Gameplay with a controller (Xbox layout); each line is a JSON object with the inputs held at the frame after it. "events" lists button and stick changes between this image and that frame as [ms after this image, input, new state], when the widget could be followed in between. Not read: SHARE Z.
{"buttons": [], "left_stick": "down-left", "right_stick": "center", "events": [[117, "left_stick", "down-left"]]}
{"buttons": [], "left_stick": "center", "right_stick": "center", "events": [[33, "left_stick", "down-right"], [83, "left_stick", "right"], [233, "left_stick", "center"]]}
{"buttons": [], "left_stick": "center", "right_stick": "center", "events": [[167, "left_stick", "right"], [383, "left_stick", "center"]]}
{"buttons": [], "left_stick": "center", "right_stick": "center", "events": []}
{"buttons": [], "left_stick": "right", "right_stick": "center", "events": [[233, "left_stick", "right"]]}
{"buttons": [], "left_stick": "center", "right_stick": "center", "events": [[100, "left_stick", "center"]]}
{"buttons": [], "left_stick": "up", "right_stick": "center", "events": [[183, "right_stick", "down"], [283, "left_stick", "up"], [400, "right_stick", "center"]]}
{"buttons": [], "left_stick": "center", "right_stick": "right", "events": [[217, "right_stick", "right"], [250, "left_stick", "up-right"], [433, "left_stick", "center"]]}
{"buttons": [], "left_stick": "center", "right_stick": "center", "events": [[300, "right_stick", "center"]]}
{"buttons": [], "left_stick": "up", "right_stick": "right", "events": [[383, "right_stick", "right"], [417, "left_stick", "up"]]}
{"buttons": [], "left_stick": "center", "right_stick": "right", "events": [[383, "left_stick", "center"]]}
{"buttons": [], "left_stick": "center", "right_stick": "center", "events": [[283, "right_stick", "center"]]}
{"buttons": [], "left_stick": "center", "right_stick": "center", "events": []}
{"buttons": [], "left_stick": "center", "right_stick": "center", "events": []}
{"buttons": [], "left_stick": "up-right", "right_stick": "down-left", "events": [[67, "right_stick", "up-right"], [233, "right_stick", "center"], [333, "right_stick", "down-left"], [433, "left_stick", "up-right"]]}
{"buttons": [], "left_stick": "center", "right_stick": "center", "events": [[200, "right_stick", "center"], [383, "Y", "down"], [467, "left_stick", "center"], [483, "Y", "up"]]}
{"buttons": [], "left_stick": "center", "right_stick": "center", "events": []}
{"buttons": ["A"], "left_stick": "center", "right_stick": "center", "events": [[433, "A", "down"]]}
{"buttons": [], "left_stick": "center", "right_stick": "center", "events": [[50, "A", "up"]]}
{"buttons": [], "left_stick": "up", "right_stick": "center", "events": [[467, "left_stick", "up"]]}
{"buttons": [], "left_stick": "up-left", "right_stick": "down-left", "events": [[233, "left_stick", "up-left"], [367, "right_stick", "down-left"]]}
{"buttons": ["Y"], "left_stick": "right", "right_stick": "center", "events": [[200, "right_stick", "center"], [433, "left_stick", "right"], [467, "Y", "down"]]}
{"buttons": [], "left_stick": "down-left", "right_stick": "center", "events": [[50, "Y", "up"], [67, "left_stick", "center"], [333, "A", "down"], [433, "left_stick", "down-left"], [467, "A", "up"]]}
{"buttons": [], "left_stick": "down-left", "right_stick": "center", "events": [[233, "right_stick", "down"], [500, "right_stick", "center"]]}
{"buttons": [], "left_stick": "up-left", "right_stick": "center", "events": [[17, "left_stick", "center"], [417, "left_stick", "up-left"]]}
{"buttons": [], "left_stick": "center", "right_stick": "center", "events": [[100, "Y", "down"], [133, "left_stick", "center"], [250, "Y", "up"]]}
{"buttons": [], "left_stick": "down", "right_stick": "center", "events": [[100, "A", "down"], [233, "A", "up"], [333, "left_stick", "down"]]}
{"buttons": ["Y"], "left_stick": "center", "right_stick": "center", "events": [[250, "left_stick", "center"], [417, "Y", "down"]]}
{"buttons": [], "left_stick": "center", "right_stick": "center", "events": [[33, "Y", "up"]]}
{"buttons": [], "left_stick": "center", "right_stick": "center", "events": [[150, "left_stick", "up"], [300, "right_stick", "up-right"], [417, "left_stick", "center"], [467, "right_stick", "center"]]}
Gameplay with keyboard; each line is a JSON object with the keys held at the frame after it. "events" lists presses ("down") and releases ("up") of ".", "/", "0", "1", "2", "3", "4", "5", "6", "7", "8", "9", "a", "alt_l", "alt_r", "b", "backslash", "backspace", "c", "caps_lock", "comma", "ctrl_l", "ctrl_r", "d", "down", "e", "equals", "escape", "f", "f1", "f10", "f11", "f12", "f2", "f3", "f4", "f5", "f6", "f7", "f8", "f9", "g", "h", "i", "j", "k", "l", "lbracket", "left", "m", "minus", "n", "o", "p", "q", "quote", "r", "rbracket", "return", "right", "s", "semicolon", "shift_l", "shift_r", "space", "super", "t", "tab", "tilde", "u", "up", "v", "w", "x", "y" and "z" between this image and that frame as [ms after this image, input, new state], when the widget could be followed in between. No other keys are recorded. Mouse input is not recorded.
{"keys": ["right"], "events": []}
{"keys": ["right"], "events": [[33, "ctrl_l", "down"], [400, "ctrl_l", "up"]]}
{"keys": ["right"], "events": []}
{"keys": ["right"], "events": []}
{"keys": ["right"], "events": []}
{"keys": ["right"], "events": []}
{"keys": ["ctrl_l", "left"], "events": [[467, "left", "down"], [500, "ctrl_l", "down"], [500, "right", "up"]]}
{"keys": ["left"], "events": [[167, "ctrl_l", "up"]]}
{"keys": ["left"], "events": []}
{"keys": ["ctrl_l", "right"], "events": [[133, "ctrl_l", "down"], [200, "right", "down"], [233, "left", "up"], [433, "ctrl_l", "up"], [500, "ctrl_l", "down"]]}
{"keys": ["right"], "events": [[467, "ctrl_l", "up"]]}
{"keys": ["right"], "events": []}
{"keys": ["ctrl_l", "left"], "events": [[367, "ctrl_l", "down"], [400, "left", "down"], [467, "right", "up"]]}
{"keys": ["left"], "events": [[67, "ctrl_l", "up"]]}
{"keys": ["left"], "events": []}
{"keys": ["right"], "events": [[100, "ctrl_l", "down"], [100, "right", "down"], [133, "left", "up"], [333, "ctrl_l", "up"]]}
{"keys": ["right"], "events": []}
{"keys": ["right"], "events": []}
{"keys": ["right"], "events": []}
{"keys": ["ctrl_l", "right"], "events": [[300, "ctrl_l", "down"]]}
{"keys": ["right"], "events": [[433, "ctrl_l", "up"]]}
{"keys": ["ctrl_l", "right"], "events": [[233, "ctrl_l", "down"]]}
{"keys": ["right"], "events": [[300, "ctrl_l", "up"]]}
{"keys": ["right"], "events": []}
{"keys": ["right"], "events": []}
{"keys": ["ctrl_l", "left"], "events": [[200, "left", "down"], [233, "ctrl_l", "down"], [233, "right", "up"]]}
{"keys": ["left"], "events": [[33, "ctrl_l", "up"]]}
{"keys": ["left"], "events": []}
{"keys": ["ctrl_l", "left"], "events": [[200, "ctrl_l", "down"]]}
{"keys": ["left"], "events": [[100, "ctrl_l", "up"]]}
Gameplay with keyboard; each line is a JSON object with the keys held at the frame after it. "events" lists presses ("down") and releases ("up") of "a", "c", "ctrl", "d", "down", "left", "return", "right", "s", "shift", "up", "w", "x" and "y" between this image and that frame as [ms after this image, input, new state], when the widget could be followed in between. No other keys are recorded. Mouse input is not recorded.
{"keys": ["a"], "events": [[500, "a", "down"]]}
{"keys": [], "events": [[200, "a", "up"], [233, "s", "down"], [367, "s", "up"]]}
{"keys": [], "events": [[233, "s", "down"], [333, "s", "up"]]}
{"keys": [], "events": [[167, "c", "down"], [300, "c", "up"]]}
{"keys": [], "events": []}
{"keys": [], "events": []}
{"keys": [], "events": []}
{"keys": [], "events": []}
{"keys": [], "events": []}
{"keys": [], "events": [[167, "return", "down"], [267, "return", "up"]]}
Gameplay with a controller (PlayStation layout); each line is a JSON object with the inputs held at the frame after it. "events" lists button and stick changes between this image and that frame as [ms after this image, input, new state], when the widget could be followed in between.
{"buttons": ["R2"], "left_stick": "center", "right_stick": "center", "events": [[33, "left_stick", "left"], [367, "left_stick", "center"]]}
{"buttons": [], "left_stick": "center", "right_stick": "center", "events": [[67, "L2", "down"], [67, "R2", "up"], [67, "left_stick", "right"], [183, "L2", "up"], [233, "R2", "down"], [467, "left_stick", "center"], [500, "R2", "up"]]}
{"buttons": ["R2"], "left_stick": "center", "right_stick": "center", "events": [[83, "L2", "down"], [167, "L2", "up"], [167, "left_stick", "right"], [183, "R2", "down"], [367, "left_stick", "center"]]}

==========

Task prompt: What must be returned is only the number of lines in the records that hold the word "inputs".

Solution for this problem: 2